BEGIN Task inputs

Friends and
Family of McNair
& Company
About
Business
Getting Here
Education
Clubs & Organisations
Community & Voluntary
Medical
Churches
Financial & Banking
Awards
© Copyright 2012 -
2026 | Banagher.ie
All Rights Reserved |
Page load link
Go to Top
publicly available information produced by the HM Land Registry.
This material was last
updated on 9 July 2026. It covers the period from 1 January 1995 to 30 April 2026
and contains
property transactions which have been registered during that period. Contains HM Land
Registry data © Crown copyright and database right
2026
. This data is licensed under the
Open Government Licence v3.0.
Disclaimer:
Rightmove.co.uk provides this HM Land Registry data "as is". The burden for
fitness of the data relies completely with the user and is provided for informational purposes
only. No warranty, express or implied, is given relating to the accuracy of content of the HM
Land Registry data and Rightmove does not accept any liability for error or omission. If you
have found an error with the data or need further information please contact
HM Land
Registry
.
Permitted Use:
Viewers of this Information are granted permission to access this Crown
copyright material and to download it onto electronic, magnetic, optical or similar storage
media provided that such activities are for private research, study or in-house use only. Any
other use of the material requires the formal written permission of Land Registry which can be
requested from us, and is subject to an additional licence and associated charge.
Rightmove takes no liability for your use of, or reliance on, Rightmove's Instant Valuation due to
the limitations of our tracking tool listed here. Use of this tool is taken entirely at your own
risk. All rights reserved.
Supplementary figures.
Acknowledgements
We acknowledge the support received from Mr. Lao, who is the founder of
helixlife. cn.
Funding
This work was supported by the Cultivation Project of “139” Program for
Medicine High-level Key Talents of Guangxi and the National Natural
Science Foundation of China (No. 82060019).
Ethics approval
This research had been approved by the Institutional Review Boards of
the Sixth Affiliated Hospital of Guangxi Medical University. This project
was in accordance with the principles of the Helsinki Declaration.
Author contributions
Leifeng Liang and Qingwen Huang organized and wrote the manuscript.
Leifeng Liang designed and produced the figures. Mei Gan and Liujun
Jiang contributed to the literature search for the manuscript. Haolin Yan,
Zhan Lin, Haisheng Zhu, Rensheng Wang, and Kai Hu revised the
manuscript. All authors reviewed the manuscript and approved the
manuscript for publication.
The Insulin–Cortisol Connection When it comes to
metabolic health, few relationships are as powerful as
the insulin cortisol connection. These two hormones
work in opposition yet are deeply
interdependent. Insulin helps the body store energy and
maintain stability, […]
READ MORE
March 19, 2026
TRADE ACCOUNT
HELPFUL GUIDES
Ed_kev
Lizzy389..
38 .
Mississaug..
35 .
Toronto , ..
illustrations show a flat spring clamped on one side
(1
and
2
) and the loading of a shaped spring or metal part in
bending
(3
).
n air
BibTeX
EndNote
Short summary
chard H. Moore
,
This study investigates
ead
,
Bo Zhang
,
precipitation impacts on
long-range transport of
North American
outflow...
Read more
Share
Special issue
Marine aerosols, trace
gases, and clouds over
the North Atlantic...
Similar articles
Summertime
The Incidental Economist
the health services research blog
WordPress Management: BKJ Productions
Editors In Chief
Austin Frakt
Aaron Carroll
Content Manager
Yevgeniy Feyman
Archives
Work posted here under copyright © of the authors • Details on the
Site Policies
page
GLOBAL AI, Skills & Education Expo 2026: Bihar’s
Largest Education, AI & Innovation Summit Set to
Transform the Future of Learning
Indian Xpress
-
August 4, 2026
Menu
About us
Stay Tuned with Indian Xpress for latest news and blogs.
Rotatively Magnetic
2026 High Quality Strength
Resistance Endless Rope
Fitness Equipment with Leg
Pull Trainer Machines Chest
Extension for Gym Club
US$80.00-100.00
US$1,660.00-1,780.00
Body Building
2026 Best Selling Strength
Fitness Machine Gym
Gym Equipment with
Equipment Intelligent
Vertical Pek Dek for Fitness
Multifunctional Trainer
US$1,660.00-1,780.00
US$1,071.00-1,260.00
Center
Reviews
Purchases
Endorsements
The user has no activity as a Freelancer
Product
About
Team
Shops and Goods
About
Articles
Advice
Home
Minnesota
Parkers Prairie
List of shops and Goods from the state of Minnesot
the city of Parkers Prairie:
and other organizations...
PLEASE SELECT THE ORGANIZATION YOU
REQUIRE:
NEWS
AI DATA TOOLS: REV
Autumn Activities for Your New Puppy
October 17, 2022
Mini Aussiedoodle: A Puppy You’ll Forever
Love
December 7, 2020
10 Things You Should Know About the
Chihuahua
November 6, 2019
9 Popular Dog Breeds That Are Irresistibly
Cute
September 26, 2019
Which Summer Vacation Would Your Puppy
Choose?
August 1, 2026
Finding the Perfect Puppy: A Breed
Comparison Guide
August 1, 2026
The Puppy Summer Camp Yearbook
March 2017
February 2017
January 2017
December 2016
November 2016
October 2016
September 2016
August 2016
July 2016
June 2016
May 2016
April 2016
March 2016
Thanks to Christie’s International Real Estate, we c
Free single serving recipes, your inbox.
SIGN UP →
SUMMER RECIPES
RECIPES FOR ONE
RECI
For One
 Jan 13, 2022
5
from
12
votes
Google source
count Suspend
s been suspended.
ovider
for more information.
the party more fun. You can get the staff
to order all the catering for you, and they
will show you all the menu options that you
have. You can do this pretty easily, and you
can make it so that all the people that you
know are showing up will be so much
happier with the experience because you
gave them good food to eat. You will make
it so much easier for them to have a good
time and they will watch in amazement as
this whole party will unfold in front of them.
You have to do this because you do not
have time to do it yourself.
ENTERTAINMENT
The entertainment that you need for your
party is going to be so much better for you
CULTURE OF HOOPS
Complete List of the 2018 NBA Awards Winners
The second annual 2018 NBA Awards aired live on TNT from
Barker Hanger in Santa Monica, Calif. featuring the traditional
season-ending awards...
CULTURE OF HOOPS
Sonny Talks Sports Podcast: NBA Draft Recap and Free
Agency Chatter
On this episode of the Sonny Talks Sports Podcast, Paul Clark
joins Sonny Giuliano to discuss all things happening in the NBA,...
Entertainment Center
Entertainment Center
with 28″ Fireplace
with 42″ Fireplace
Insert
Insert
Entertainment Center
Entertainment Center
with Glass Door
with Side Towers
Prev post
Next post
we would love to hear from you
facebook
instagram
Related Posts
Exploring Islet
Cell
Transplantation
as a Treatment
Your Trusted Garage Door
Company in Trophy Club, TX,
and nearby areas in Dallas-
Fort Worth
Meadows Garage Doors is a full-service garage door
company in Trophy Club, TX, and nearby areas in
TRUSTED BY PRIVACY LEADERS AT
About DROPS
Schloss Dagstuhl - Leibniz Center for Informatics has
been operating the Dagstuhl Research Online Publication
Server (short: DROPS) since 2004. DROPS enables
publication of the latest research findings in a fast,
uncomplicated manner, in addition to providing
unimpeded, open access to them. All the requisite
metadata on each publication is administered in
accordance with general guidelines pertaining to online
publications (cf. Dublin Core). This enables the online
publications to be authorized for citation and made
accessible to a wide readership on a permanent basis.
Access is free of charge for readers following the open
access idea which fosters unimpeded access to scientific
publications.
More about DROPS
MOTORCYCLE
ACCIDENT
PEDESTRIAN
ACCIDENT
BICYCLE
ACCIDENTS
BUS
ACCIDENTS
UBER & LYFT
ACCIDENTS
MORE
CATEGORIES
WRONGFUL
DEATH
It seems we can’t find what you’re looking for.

END Task inputs

Prompt =
Output exactly the lines of the material above from the one containing "maintain stability, […]" up to and including the one containing "Special issue".

Response box =
maintain stability, […]
READ MORE
March 19, 2026
TRADE ACCOUNT
HELPFUL GUIDES
Ed_kev
Lizzy389..
38 .
Mississaug..
35 .
Toronto , ..
illustrations show a flat spring clamped on one side
(1
and
2
) and the loading of a shaped spring or metal part in
bending
(3
).
n air
BibTeX
EndNote
Short summary
chard H. Moore
,
This study investigates
ead
,
Bo Zhang
,
precipitation impacts on
long-range transport of
North American
outflow...
Read more
Share
Special issue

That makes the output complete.